Challenge a
According to the announcement about Memorial University's writer in residence, in what year did Michael Crummey complete his BA in English Literature?

Document section
SUBJECT: Acclaimed author and Memorial Alumnus back on campus as writer in residence
DATE: Jan. 9, 2008

Internationally acclaimed writer Michael Crummey – author of The Wreckage, River Thieves, Flesh and Blood and three collections of poetry – is happy to be back at Memorial University as Writer in Residence for the Winter 2008 term. Mr. Crummey completed his BA in English Literature in 1987 before departing for Kingston, Ontario for postgraduate work.
Being back at Memorial “feels like a full turn of the wheel,” Mr. Crummey offers. “I started writing poetry in my first year of university and had my first public exposure to the world through the Gregory Power Poetry Awards. Coming back now as some kind of an ‘established’ writer is a nice confirmation that I haven’t completely wasted the last 25 years.”

Challenge b
Print the difference lines from the records below word for word, keeping their order, and leave the pictures out.

The data
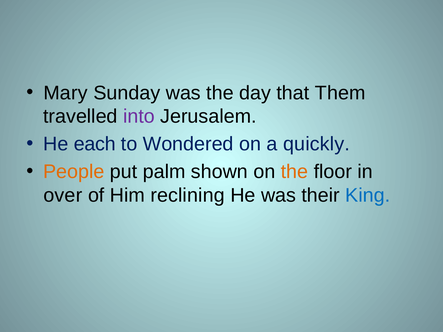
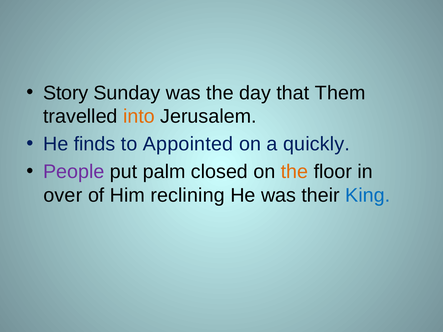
Mary: Mary -> Story
into colour: purple -> orange
each: each -> finds
Wondered: Wondered -> Appointed
People colour: orange -> purple
shown: shown -> closed
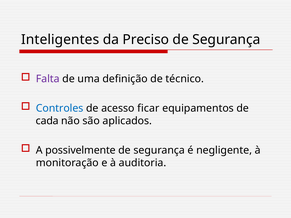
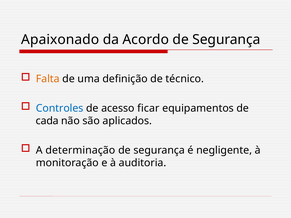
Inteligentes: Inteligentes -> Apaixonado
Preciso: Preciso -> Acordo
Falta colour: purple -> orange
possivelmente: possivelmente -> determinação
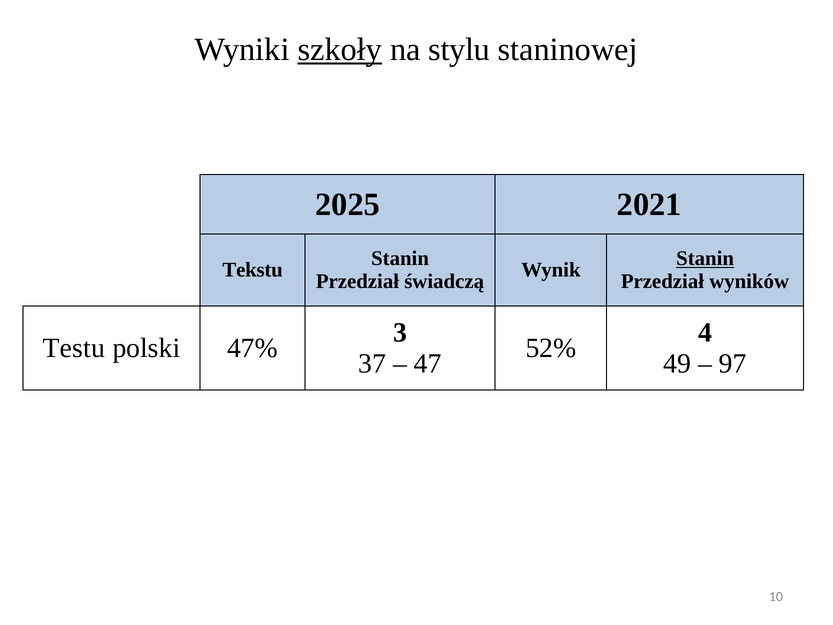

Task solution a
1987

Task solution b
Mary: Mary -> Story
into colour: purple -> orange
each: each -> finds
Wondered: Wondered -> Appointed
People colour: orange -> purple
shown: shown -> closed
Inteligentes: Inteligentes -> Apaixonado
Preciso: Preciso -> Acordo
Falta colour: purple -> orange
possivelmente: possivelmente -> determinação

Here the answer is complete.